Your handwriting makes me think you are insane. It is the handwriting Henry VIII might have had. If David Berkowitz had ever sent me a letter himself, I would've glanced at the envelope and assumed it came from you. Those angular right-angled tails of your js and gs, the spiky K of your first initial--they are all so singularly bizarre. I wonder why you don't use orange ink. Or a gray the color of a spider's hair.
I have wide experience with deciphering illegibility. I can recognize the handwriting of a person with a learning disability in a heartbeat, but yours is not that. It's not exactly not that, either. You might have a learning disability, but something more ominous lurks in the curves of your capital s.
There is a term that students with IEPs use, dysgraphia. It just means bad handwriting to me. I have been in a conference with a parent who became enraged with a teacher who said he could not read the son's handwriting, as if it was a character flaw. Also, I am certain it is a character flaw.

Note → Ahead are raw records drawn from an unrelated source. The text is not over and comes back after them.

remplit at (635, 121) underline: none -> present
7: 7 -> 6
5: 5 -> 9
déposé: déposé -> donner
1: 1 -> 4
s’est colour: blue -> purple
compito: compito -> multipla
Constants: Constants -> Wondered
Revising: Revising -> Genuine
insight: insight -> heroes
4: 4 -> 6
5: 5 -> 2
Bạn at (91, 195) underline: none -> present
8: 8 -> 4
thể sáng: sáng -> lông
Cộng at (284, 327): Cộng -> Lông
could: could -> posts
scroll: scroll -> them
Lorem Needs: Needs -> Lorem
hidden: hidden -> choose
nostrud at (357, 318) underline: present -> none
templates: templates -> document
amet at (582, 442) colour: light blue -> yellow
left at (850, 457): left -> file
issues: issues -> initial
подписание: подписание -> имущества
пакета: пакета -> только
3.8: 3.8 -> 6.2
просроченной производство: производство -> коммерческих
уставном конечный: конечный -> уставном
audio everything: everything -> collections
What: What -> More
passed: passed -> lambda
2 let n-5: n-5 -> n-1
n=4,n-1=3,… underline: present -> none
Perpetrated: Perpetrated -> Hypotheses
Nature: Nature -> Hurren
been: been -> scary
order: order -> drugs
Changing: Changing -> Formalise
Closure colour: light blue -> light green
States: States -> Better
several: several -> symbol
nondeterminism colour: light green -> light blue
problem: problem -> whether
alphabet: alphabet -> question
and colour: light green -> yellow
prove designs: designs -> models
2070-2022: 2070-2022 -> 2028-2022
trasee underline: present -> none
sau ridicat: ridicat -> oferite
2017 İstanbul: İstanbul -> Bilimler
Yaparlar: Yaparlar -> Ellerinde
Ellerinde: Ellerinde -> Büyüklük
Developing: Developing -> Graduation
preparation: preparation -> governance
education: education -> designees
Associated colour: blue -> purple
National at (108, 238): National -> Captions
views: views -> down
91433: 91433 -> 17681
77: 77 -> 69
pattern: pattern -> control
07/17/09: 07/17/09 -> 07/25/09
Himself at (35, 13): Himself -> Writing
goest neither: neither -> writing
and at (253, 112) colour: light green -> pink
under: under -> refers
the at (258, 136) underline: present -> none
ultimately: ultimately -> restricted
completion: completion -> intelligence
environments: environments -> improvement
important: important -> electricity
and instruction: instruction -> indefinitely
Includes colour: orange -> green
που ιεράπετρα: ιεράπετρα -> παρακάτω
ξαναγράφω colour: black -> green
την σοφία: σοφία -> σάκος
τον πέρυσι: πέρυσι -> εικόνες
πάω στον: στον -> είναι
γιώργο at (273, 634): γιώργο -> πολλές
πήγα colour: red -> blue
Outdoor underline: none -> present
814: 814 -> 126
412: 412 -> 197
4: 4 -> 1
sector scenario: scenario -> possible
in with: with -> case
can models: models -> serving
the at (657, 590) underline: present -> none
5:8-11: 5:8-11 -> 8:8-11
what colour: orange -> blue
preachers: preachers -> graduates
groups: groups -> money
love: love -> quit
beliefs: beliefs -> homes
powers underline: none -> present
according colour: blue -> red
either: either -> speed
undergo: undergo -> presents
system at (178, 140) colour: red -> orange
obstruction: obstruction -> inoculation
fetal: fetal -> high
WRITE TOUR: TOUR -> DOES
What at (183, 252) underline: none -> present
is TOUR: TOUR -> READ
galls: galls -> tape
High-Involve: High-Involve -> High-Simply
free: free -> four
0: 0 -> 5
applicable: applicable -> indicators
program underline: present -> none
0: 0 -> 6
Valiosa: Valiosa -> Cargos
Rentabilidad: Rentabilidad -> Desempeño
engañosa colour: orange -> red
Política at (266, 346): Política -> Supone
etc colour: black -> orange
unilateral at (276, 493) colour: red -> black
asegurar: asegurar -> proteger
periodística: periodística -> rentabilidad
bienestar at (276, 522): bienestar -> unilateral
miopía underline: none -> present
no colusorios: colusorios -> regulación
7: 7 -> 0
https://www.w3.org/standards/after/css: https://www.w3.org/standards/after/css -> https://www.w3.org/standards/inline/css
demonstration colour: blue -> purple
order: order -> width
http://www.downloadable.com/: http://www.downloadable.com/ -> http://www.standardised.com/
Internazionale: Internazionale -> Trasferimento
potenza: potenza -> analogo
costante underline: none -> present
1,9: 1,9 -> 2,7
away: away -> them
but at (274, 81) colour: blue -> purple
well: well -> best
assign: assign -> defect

Everyone can learn penmanship, and if one declines to do so, that indicates laziness, narcissism, dysfunction and squalor. Your demeanor--and I mean yours, not just anyone's--can fool a lot of people, but the minute you scribble on a Post-it, you give yourself away. You would do better to email all with whom you must communicate, not that I want to abet you in masking your psychosis.
But enough. I don't want to think about your frightening handwriting any more. Visualizing the slopes and swirls makes me feel like Alice in Through the Looking Glass as she tried to follow the path that kept giving itself a shake and turning back to the same door. It is a volatile path, your handwriting, and the door it leads to is madness. I used to sign the test papers they made me bring home with your flourish whenever I made a C. I shiver to think how perfectly I can emulate it.